Perceptive, original thinkers, Influencers are always tinkering with the world around them. Practical but spontaneous, they crave the freedom to choose their methods and a chance to utilize their improvisation skills. Gifted at reading people and persuading them, Influencers make exceptional salespeople—a skill they can use to climb the professional ladder in nearly any field.

People with this personality type prefer action to discussion, but they can use words powerfully when necessary. Like other Communicators, Influencers have little interest in abstract concepts or theoretical discussions, preferring to keep their feet on the ground and their interests practical. Quick thinking and energetic, they often excel as entrepreneurs, crisis managers, or negotiators.

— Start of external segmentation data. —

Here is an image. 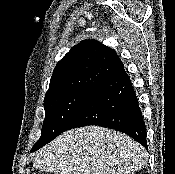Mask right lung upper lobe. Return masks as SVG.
<instances>
[{
    "instance_id": "right-lung-upper-lobe-1",
    "label": "right lung upper lobe",
    "mask_w": 175,
    "mask_h": 174,
    "mask_svg": "<svg viewBox=\"0 0 175 174\" xmlns=\"http://www.w3.org/2000/svg\"><path fill=\"white\" fill-rule=\"evenodd\" d=\"M123 67L113 49L96 40L82 41L56 65L45 99L76 90H92Z\"/></svg>"
}]
</instances>
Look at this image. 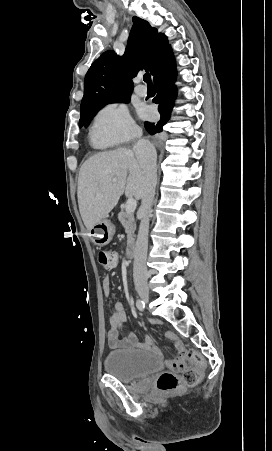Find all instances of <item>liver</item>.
I'll use <instances>...</instances> for the list:
<instances>
[{
    "label": "liver",
    "instance_id": "liver-1",
    "mask_svg": "<svg viewBox=\"0 0 272 451\" xmlns=\"http://www.w3.org/2000/svg\"><path fill=\"white\" fill-rule=\"evenodd\" d=\"M144 186V170L129 148L91 156L81 166L78 178L77 196L84 226L91 229L106 218L122 194L141 200Z\"/></svg>",
    "mask_w": 272,
    "mask_h": 451
}]
</instances>
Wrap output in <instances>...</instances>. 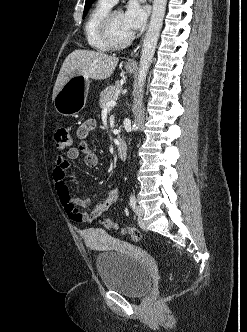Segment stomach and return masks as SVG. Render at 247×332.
Masks as SVG:
<instances>
[{
  "label": "stomach",
  "instance_id": "obj_1",
  "mask_svg": "<svg viewBox=\"0 0 247 332\" xmlns=\"http://www.w3.org/2000/svg\"><path fill=\"white\" fill-rule=\"evenodd\" d=\"M128 73L134 71L133 68H126ZM90 80L84 75L72 76L58 91L54 99L55 110L63 116H75L85 106Z\"/></svg>",
  "mask_w": 247,
  "mask_h": 332
}]
</instances>
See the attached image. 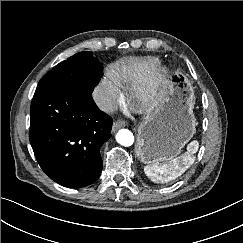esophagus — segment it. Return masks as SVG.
Wrapping results in <instances>:
<instances>
[{"instance_id": "34e87169", "label": "esophagus", "mask_w": 243, "mask_h": 243, "mask_svg": "<svg viewBox=\"0 0 243 243\" xmlns=\"http://www.w3.org/2000/svg\"><path fill=\"white\" fill-rule=\"evenodd\" d=\"M126 125H127V122L122 121V120H118V121H116V122L113 123L112 131L115 132L118 129H120L122 127H125Z\"/></svg>"}]
</instances>
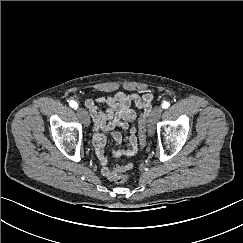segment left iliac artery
<instances>
[{"instance_id":"1","label":"left iliac artery","mask_w":243,"mask_h":243,"mask_svg":"<svg viewBox=\"0 0 243 243\" xmlns=\"http://www.w3.org/2000/svg\"><path fill=\"white\" fill-rule=\"evenodd\" d=\"M170 106V103L167 102V101H164L163 104H162V108L166 109Z\"/></svg>"}]
</instances>
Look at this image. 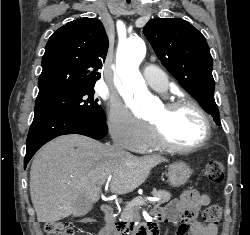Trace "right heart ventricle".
Here are the masks:
<instances>
[{"mask_svg":"<svg viewBox=\"0 0 250 235\" xmlns=\"http://www.w3.org/2000/svg\"><path fill=\"white\" fill-rule=\"evenodd\" d=\"M161 147L158 145V143L155 140V137L153 136V133L151 132V136L147 144L144 146L142 151L144 152H151L160 149Z\"/></svg>","mask_w":250,"mask_h":235,"instance_id":"obj_1","label":"right heart ventricle"}]
</instances>
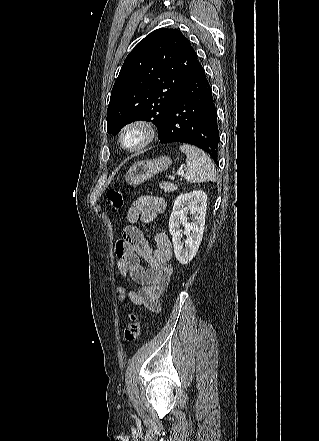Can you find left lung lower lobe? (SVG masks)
Here are the masks:
<instances>
[{"label":"left lung lower lobe","mask_w":319,"mask_h":441,"mask_svg":"<svg viewBox=\"0 0 319 441\" xmlns=\"http://www.w3.org/2000/svg\"><path fill=\"white\" fill-rule=\"evenodd\" d=\"M217 111L201 65L179 91L159 134L161 144L180 142L206 151L217 163L219 144Z\"/></svg>","instance_id":"left-lung-lower-lobe-1"}]
</instances>
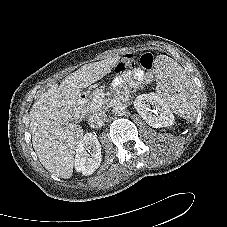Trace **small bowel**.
<instances>
[{"mask_svg": "<svg viewBox=\"0 0 227 227\" xmlns=\"http://www.w3.org/2000/svg\"><path fill=\"white\" fill-rule=\"evenodd\" d=\"M133 77L134 79L137 81V83H130L131 87H135L137 86V84L139 83H147L150 81V78L147 74H145L142 70L137 69L133 72ZM122 82H129L130 81V76L129 75H125L124 77H122L121 79Z\"/></svg>", "mask_w": 227, "mask_h": 227, "instance_id": "obj_1", "label": "small bowel"}]
</instances>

Influencers think big and pride themselves on seizing opportunities as soon as they arise. They’re not too bad at creating their own opportunities, either. Thanks to their persuasion skills and their ability to think on their feet, Influencers are masters at working a room and bringing people around to their view. Sure, these powers of persuasion could be used for sinister purposes, but most Influencers are honest and principled even as they work to advance their own best interests.

Career success and social prominence are important to many Influencers. They care about not only mastering their work, but also receiving accolades and recognition. Influencers take great pleasure in prestige and cultivating a successful image. By way of example, they are more likely than any other personality type to invest their time and money in a meal at a fancy, expensive restaurant.

This mindset can make people with this personality type perfectionistic, stubborn, and single-minded in their pursuit of success. If left unchecked, Influencers’ quest for prestige can overtake other priorities in their lives, including their relationships, their romantic partnerships, and their personal growth. Unless Influencers unhook from the importance they place on image, they may even choose “trophy” spouses to help them climb socially and professionally.

In the social sphere, Influencers tend to be fun, magnetic, and exciting. Although they are the life of the party, their rationality tends to overshadow their feelings, so they are more likely to come across as clever than warm. Their ability to read people helps them say just the right thing at the right time, which tends to impress nearly everyone they meet.

It would be a mistake to believe that, beneath their social proficiency, Influencers don’t experience genuine feelings. Their rationality takes the lead, however, subordinating their emotions and turning them inward. The result is that an Influencer’s feelings about a situation may not arise until the moment has already passed.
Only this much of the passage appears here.